Recently he was describing some mildly pressing dilemma on his mind, something that — to me — so obviously could be resolved if he made a decision now rather than six weeks from now. Or so I thought. After exhausting all of the logic behind what would be the responsible course of action I concluded by saying “I’m so boring about this, I’m sorry.” I was thinking about this line I’d jotted down, from Constance Debre’s novel Love Me Tender: “You just need to have the guts, because everyone’s so bored, everyone’s waiting so desperately for something to happen.” Love Me Tender is about a French woman who, after her divorce from a man and custody battle over their child, decides to start sleeping with women; one thrust of the plot is her increasingly volatile dating life, and the quote I just cited concerns her realization that she can just… go for it, when it comes to pursuing sex. I did not totally love the book, but I appreciated the clarity of this perspective. Everyone is bored, everyone is waiting for something to happen. In the end, how necessary was my advice beyond making conversation? So we just moved on, happy to have talked about it without demanding more than the other could provide.
Novel time novel time novel time
Friendship, and specifically what you can really expect from another person, is one of the explored ideas of See Friendship, the novel I sold last month that will be out in 2025. I apologize in advance, because I will probably mention it in every single newsletter I write until it comes out. But this is simply how it must be, and I know you’ll understand.
Professionally speaking
In a bit of pinch-hitting after another assignment fell through, I wrote a bit about the series finale of Barry for the new job. I did not enjoy the final season, which was jarring because the first two are some of my all-time favorites; by contrast, I was so down on the finale that I started to wonder if the old stuff wasn’t as good as I thought. But no, it was — the show just changed a lot, for reasons understandable (it is Bill Hader’s show, and he can do what he want) and not (the NoHo Hank arc… a travesty).
The biggest indictment of an ending like this is that I have no desire to revisit it. Sometimes, that feeling is set in stone forever. Jen and I had been rewatching Game of Thrones, which I’d mentioned before, and the final seasons actually are that much weaker — perhaps not terrible but also sort of, you know, whatever.

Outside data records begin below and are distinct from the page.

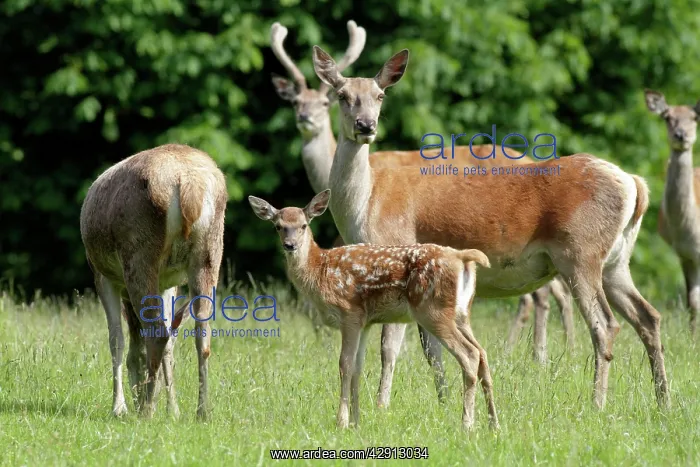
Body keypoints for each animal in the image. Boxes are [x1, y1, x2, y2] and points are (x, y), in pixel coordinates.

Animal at [80, 143, 227, 420]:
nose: (137, 396)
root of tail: (188, 183)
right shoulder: (167, 282)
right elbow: (170, 344)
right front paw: (173, 410)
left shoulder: (102, 275)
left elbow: (116, 340)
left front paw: (119, 407)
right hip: (210, 251)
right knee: (202, 333)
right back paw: (202, 411)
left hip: (140, 252)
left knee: (157, 332)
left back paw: (146, 411)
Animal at [249, 189, 498, 430]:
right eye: (278, 226)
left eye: (303, 225)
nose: (290, 245)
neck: (320, 271)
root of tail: (461, 257)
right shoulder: (365, 321)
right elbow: (358, 368)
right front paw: (356, 423)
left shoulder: (349, 313)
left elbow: (345, 364)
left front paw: (341, 422)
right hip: (461, 314)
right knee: (483, 354)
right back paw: (493, 424)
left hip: (434, 311)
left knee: (470, 354)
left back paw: (467, 425)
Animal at [310, 45, 671, 411]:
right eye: (342, 95)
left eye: (380, 95)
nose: (365, 125)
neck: (366, 204)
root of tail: (635, 184)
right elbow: (431, 350)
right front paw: (442, 402)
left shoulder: (396, 247)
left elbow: (390, 347)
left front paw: (382, 405)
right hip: (616, 260)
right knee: (648, 316)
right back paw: (663, 402)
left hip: (581, 252)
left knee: (605, 325)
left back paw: (597, 404)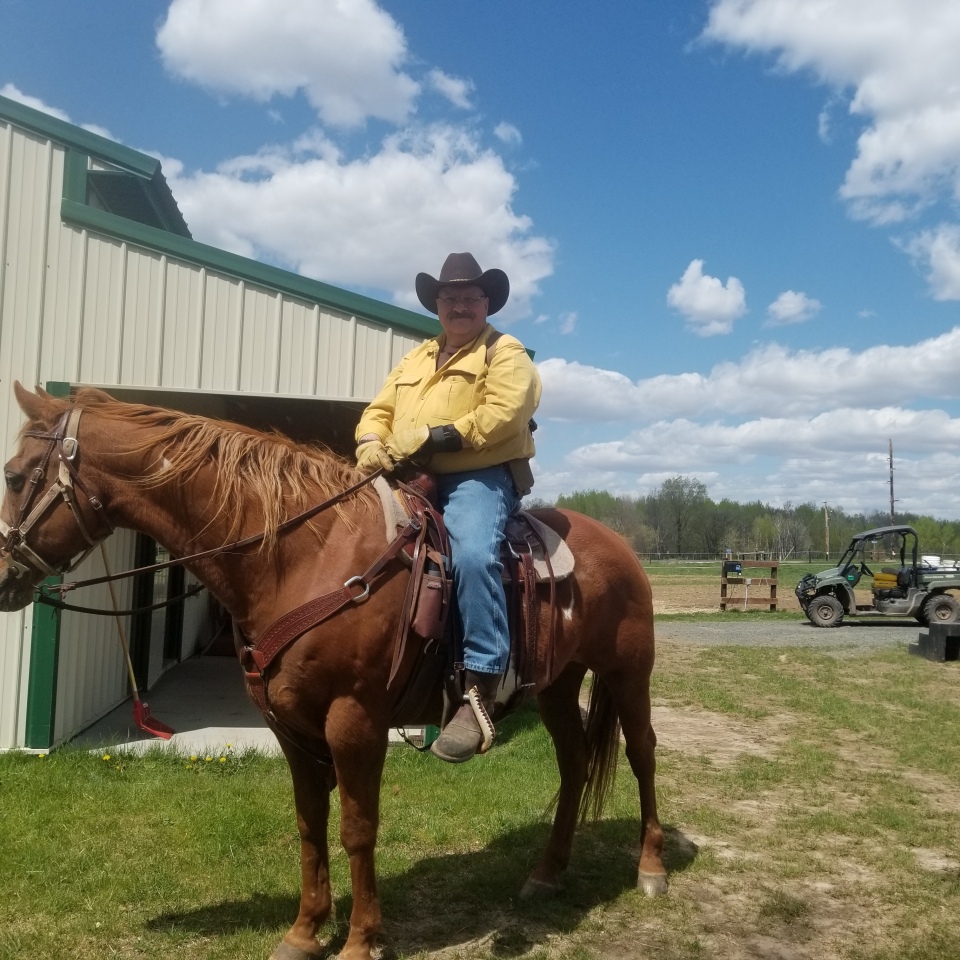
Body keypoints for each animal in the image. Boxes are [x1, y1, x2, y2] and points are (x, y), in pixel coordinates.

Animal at [0, 383, 667, 960]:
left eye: (12, 475)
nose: (4, 577)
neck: (305, 554)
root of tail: (619, 546)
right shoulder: (291, 726)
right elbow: (309, 825)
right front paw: (304, 932)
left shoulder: (354, 720)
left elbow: (356, 828)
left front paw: (360, 941)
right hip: (557, 684)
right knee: (575, 763)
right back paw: (547, 873)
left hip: (629, 674)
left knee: (642, 754)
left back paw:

Not as sharp, not as tight. More recognizable as… “content.” We’d been dragging ass on finishing the seventh season — not even the last one — before, finally, we accepted defeat. On our wedding night, when we were in the hotel room trying to decompress a bit and go over the day (which, by the way, was an amazing day — highly recommend celebrating your love with all your friends and family), I made some glancing reference to the ending of Game of Thrones and realized, in that moment, that we were never going to finish it. So I just told her what happens, as she was taking the pins out of her hairdo; predictably, she was glad I spared her the trouble. That’s kind of how I feel about Barry, right now.